■ **TASK STATEMENT**
Print every record below exactly, minus the pictures.

■ **DATASET RECORDS**
------------------------------------------------

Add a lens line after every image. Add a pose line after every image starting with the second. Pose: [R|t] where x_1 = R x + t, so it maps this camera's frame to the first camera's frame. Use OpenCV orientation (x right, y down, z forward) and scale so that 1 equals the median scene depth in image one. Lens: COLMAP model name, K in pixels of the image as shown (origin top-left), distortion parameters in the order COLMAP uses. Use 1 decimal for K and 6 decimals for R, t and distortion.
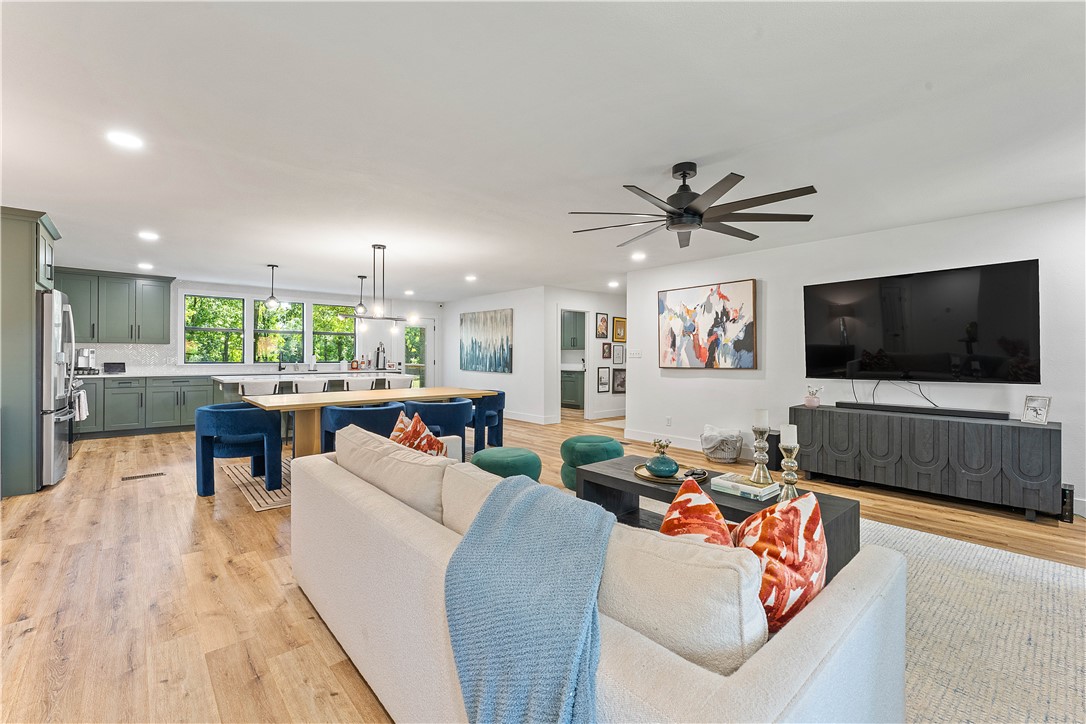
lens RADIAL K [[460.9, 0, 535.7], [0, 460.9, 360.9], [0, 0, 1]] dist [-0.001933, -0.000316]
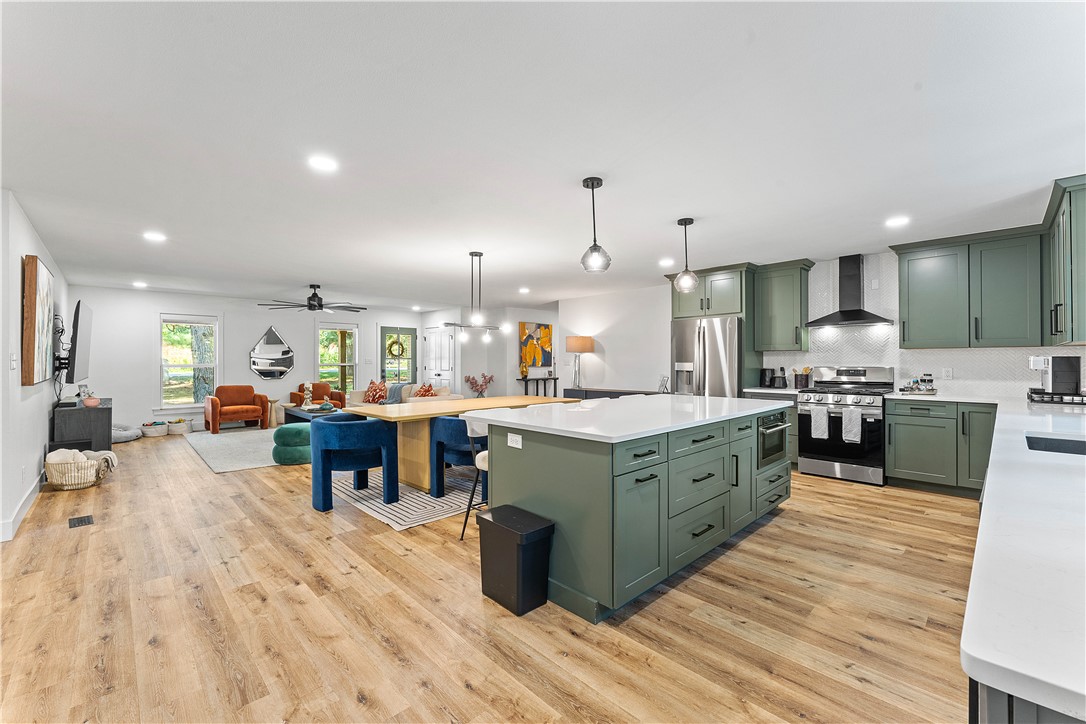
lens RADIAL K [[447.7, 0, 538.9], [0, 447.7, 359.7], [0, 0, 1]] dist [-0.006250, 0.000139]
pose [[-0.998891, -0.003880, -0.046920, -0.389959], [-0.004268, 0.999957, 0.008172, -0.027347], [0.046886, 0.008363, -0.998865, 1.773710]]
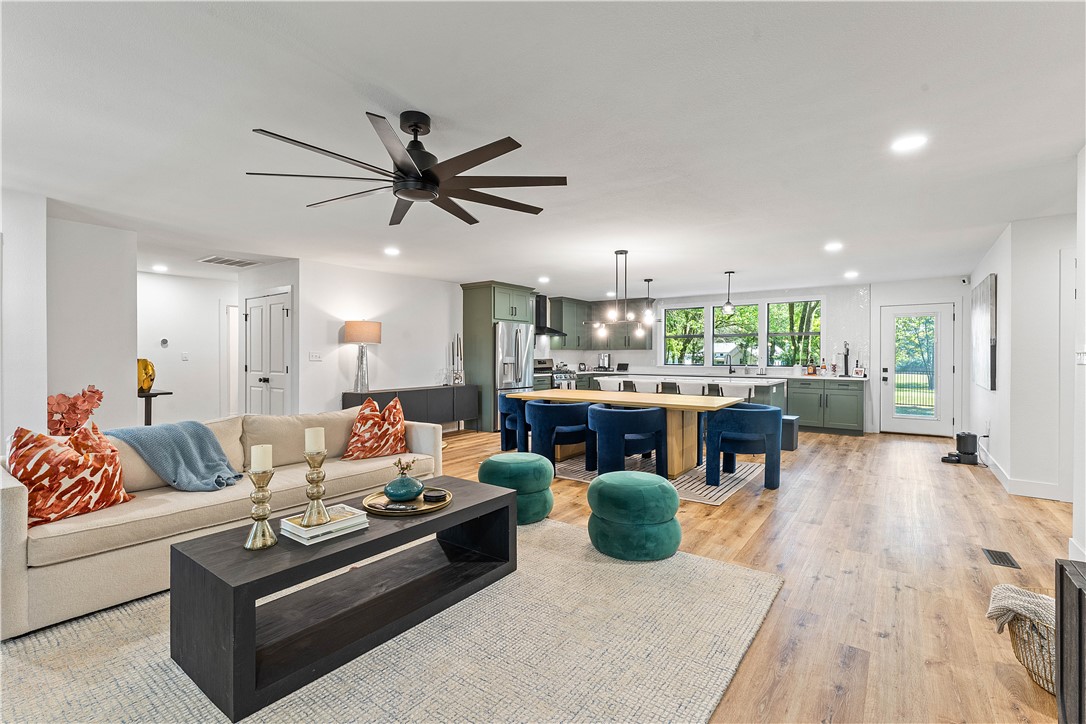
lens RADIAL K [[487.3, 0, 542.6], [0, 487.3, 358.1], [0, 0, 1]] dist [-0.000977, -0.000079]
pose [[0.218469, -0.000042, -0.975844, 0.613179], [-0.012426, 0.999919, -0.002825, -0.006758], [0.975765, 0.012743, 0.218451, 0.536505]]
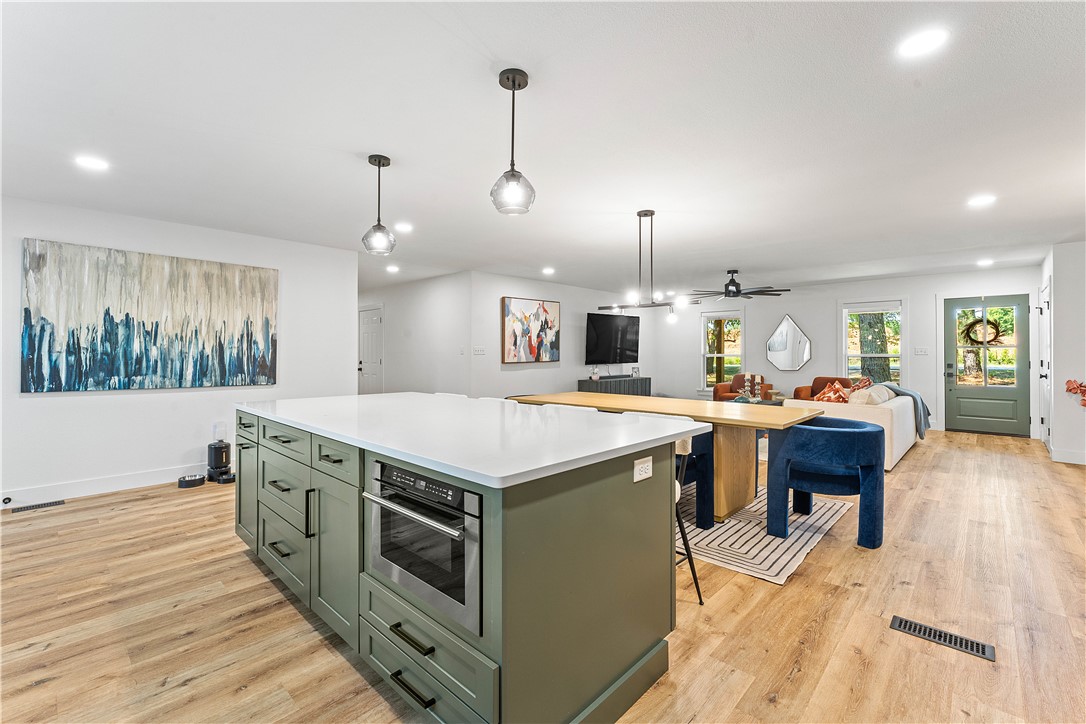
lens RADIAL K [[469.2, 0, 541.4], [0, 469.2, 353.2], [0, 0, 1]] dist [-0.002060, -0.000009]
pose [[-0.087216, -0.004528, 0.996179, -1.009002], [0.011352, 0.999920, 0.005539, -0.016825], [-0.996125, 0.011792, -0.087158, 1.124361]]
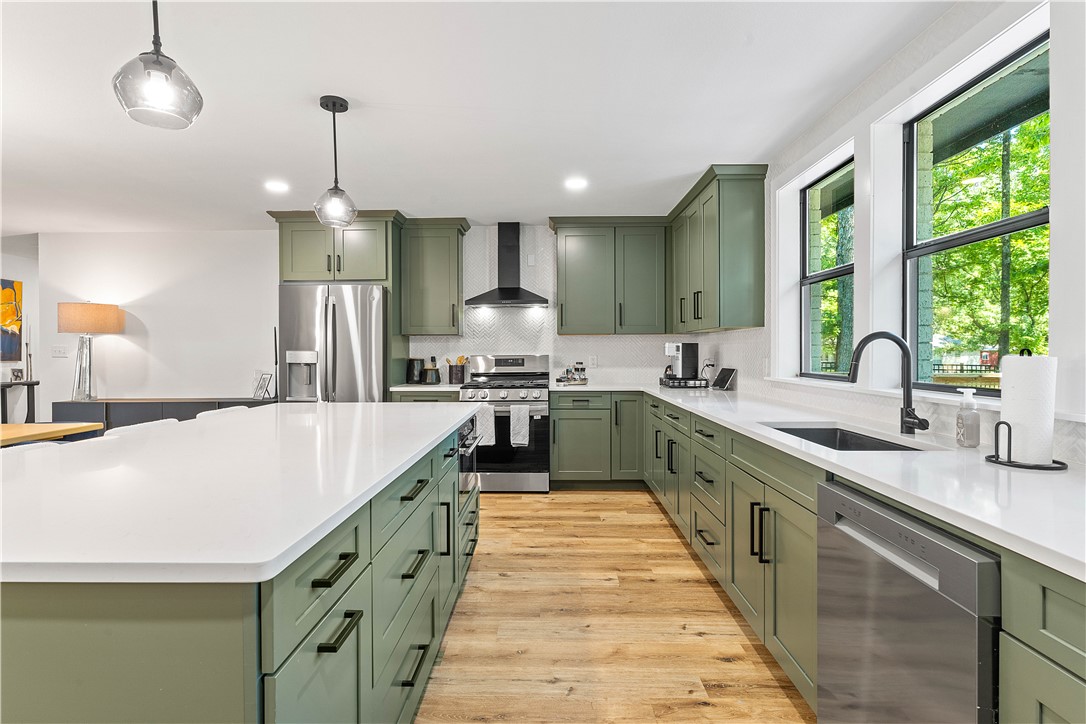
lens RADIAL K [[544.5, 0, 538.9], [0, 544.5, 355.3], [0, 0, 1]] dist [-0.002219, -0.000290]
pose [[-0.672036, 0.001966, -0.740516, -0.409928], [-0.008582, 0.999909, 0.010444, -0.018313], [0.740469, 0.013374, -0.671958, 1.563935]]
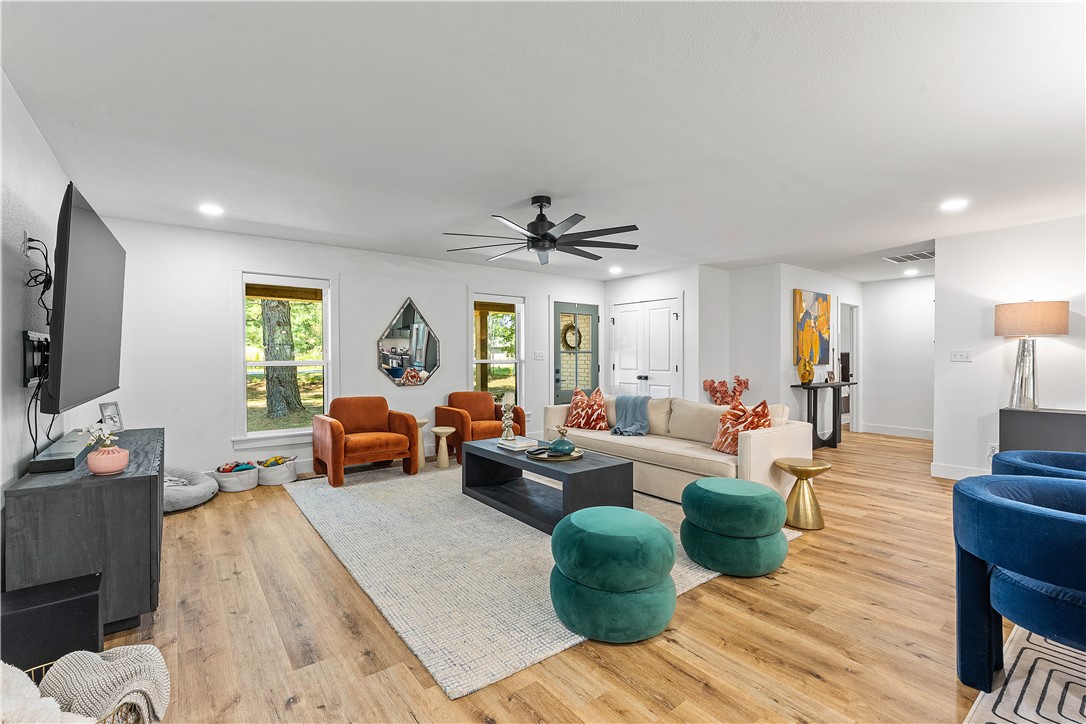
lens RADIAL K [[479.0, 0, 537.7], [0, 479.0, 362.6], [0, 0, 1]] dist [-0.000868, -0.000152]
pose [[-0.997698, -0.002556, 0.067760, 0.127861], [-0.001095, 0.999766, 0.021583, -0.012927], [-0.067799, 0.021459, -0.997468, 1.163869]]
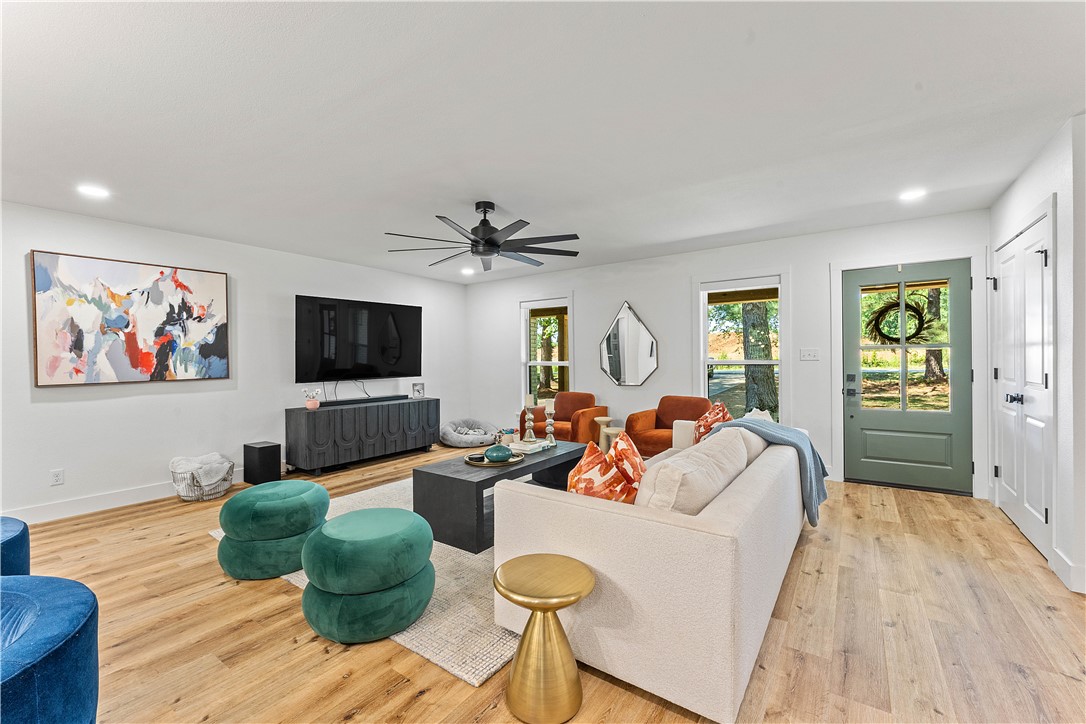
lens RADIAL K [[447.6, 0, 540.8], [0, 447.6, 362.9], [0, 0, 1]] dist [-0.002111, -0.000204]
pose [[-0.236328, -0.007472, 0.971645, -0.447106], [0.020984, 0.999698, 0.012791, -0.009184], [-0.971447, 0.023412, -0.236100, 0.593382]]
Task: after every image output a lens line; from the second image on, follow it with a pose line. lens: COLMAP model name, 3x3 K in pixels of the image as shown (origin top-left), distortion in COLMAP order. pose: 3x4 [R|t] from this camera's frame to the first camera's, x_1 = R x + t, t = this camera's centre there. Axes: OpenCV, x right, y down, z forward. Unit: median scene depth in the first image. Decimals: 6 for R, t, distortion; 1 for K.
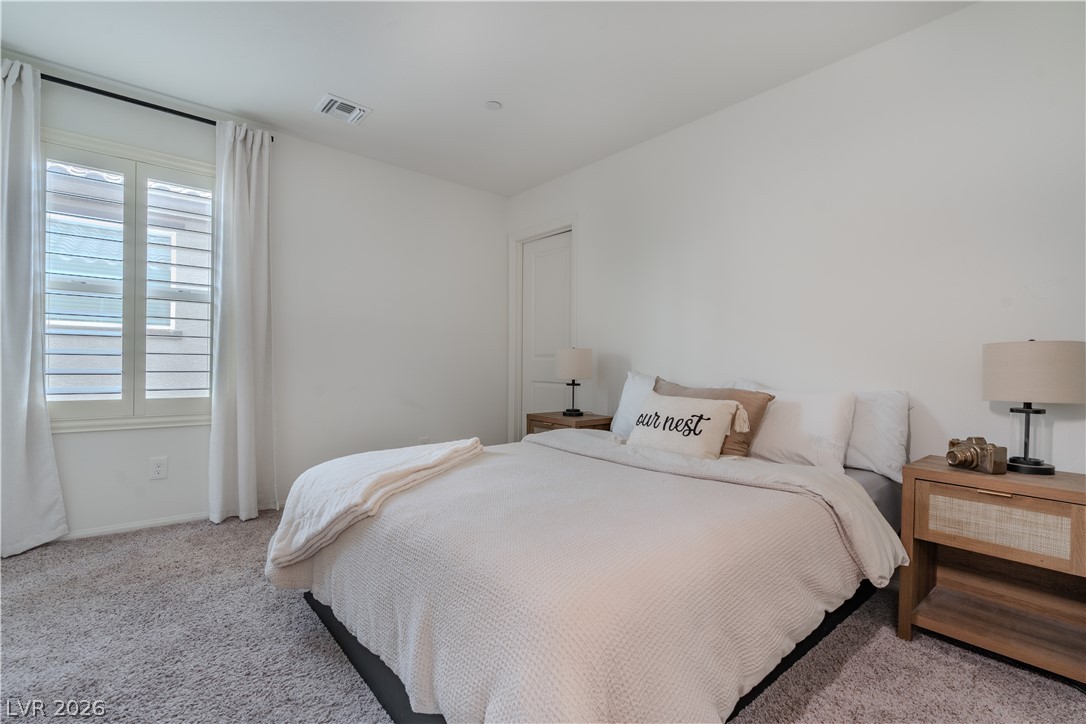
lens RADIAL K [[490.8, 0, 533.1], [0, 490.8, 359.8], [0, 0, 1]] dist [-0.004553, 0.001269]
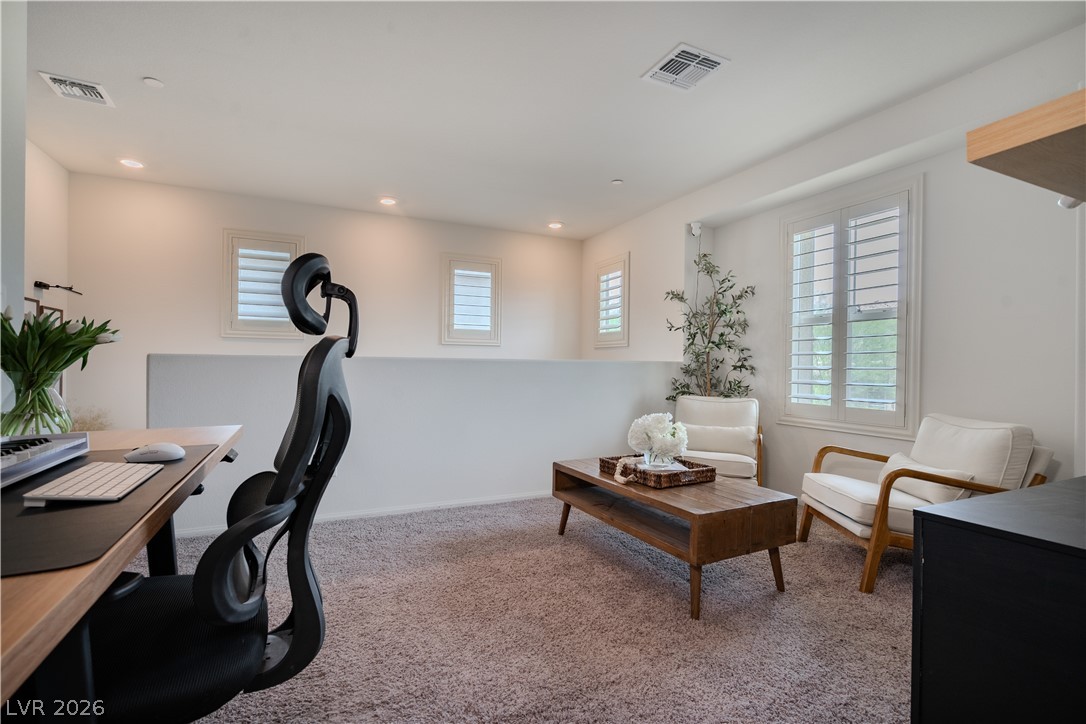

------------------------------------------------

■ **RESPONSE AREA**
Add a lens line after every image. Add a pose line after every image starting with the second. Pose: [R|t] where x_1 = R x + t, so it maps this camera's frame to the first camera's frame. Use OpenCV orientation (x right, y down, z forward) and scale so that 1 equals the median scene depth in image one. Lens: COLMAP model name, K in pixels of the image as shown (origin top-left), distortion parameters in the order COLMAP uses. Use 1 decimal for K and 6 decimals for R, t and distortion.
lens RADIAL K [[460.9, 0, 535.7], [0, 460.9, 360.9], [0, 0, 1]] dist [-0.001933, -0.000316]
lens RADIAL K [[447.7, 0, 538.9], [0, 447.7, 359.7], [0, 0, 1]] dist [-0.006250, 0.000139]
pose [[-0.998891, -0.003880, -0.046920, -0.389959], [-0.004268, 0.999957, 0.008172, -0.027347], [0.046886, 0.008363, -0.998865, 1.773710]]
lens RADIAL K [[487.3, 0, 542.6], [0, 487.3, 358.1], [0, 0, 1]] dist [-0.000977, -0.000079]
pose [[0.218469, -0.000042, -0.975844, 0.613179], [-0.012426, 0.999919, -0.002825, -0.006758], [0.975765, 0.012743, 0.218451, 0.536505]]
lens RADIAL K [[469.2, 0, 541.4], [0, 469.2, 353.2], [0, 0, 1]] dist [-0.002060, -0.000009]
pose [[-0.087216, -0.004528, 0.996179, -1.009002], [0.011352, 0.999920, 0.005539, -0.016825], [-0.996125, 0.011792, -0.087158, 1.124361]]
lens RADIAL K [[544.5, 0, 538.9], [0, 544.5, 355.3], [0, 0, 1]] dist [-0.002219, -0.000290]
pose [[-0.672036, 0.001966, -0.740516, -0.409928], [-0.008582, 0.999909, 0.010444, -0.018313], [0.740469, 0.013374, -0.671958, 1.563935]]
lens RADIAL K [[479.0, 0, 537.7], [0, 479.0, 362.6], [0, 0, 1]] dist [-0.000868, -0.000152]
pose [[-0.997698, -0.002556, 0.067760, 0.127861], [-0.001095, 0.999766, 0.021583, -0.012927], [-0.067799, 0.021459, -0.997468, 1.163869]]
lens RADIAL K [[447.6, 0, 540.8], [0, 447.6, 362.9], [0, 0, 1]] dist [-0.002111, -0.000204]
pose [[-0.236328, -0.007472, 0.971645, -0.447106], [0.020984, 0.999698, 0.012791, -0.009184], [-0.971447, 0.023412, -0.236100, 0.593382]]
Task: after every image output a lens line; from the second image on, follow it with a pose line. lens: COLMAP model name, 3x3 K in pixels of the image as shown (origin top-left), distortion in COLMAP order. pose: 3x4 [R|t] from this camera's frame to the first camera's, x_1 = R x + t, t = this camera's centre there. Axes: OpenCV, x right, y down, z forward. Unit: median scene depth in the first image. Decimals: 6 for R, t, distortion; 1 for K.
lens RADIAL K [[490.8, 0, 533.1], [0, 490.8, 359.8], [0, 0, 1]] dist [-0.004553, 0.001269]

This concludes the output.